When a pregnant woman contacts Adoption STAR for help with making an adoption plan, we recognize that the decision to contact us in and of itself can be both very emotional and difficult. Adoption STAR works with pregnant women to explore adoption (as well as other options) in an effort to help women make a final decision.
In Adoption STAR’s eyes, clients that are pregnant women are typically referred to as “expectant parents,” as pregnancy itself is a form of parenting. Adoption STAR encourages expectant parents to be as involved in the adoption process as they wish to be and views the creation of an adoption plan for a child as a form of parenting, too. However, until the baby is born and the legal paperwork is signed, the pregnant person needs to be considered an “expectant parent.”
If a client gives birth and does decide to complete their adoption plan (by ultimately signing the legal paperwork involved and placing the child), then they become known as “birth parents.”
Throughout our website and in our print materials, you will see that both “expectant parent” and “birth parent” are terms used throughout to respect the different stages our clients may be at and to emphasize the important of receiving services before and after birth.

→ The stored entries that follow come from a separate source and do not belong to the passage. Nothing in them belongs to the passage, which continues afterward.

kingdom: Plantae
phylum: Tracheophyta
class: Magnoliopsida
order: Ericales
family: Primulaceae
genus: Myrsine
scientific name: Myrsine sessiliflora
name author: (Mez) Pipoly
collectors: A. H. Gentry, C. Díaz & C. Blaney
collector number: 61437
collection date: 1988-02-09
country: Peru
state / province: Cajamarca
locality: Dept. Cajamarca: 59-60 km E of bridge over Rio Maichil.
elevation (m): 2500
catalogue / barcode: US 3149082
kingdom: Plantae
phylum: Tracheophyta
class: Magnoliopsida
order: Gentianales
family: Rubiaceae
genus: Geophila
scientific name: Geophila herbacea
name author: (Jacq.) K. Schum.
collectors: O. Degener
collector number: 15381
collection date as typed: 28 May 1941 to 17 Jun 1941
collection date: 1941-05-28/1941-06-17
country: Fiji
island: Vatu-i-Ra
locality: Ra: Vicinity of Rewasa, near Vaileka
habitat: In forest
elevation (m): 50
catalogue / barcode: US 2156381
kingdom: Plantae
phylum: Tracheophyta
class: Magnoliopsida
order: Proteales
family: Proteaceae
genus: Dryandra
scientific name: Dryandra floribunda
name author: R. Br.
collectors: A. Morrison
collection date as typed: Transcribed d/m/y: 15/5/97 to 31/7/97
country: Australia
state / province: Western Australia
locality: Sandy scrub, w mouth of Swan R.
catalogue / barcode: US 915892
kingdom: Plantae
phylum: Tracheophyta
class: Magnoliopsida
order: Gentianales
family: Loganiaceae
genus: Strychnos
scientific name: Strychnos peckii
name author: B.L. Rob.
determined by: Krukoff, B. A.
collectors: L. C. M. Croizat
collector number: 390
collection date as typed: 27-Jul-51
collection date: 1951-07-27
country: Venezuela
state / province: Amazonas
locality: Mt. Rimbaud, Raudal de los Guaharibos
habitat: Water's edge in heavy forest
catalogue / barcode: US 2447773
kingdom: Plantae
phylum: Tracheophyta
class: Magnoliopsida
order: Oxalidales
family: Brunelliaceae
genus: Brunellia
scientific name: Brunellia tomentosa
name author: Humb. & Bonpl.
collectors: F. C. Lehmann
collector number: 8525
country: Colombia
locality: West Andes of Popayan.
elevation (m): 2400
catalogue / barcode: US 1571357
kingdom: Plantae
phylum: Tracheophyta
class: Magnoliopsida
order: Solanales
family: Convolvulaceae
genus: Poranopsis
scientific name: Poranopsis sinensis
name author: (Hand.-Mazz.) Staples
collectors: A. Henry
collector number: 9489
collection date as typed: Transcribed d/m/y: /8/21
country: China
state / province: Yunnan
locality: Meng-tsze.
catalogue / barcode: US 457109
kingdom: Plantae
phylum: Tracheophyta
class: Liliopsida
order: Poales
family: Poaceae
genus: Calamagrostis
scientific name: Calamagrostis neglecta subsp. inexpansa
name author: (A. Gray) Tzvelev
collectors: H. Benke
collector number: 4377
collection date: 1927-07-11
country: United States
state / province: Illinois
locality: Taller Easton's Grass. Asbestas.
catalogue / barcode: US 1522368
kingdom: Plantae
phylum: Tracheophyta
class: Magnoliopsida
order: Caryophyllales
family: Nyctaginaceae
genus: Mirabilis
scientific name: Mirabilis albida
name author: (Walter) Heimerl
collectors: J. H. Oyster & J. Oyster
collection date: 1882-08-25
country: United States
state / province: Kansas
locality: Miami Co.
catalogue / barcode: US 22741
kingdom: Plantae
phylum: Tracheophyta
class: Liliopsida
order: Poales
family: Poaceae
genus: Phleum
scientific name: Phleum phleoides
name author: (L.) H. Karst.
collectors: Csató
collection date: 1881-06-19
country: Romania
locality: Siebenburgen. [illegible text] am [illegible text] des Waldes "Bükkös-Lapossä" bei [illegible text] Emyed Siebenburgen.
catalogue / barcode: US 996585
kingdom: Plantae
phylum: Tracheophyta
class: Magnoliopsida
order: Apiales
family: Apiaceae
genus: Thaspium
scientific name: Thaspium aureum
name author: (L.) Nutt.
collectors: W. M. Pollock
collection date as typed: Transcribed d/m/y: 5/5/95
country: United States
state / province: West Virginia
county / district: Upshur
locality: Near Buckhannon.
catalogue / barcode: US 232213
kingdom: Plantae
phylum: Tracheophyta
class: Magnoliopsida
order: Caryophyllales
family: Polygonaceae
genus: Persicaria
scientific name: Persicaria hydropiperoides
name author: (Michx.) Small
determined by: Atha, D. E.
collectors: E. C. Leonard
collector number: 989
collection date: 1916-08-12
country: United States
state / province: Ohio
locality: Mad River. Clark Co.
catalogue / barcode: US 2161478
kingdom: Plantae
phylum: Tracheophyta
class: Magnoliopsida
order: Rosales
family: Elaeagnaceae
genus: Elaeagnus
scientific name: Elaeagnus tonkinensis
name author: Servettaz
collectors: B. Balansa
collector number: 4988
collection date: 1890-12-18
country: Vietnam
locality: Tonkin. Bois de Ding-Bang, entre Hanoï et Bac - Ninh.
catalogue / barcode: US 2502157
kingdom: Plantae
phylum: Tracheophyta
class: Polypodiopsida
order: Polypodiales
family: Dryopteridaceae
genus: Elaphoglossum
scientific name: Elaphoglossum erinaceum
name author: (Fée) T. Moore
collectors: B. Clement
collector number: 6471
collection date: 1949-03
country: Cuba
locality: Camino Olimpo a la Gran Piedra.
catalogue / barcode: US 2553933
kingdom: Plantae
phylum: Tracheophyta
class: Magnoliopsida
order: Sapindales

Different people have different comfort levels with various adoption-specific terms. Regardless of individual feelings about a term or terms, we feel it’s important to draw a distinction between a woman who is pregnant and considering adoption versus a woman that’s ultimately placed a child for adoption. From our perspective, referring to a pregnant woman who’s considering adoption as a “birth parent” is presumptuous and inaccurate.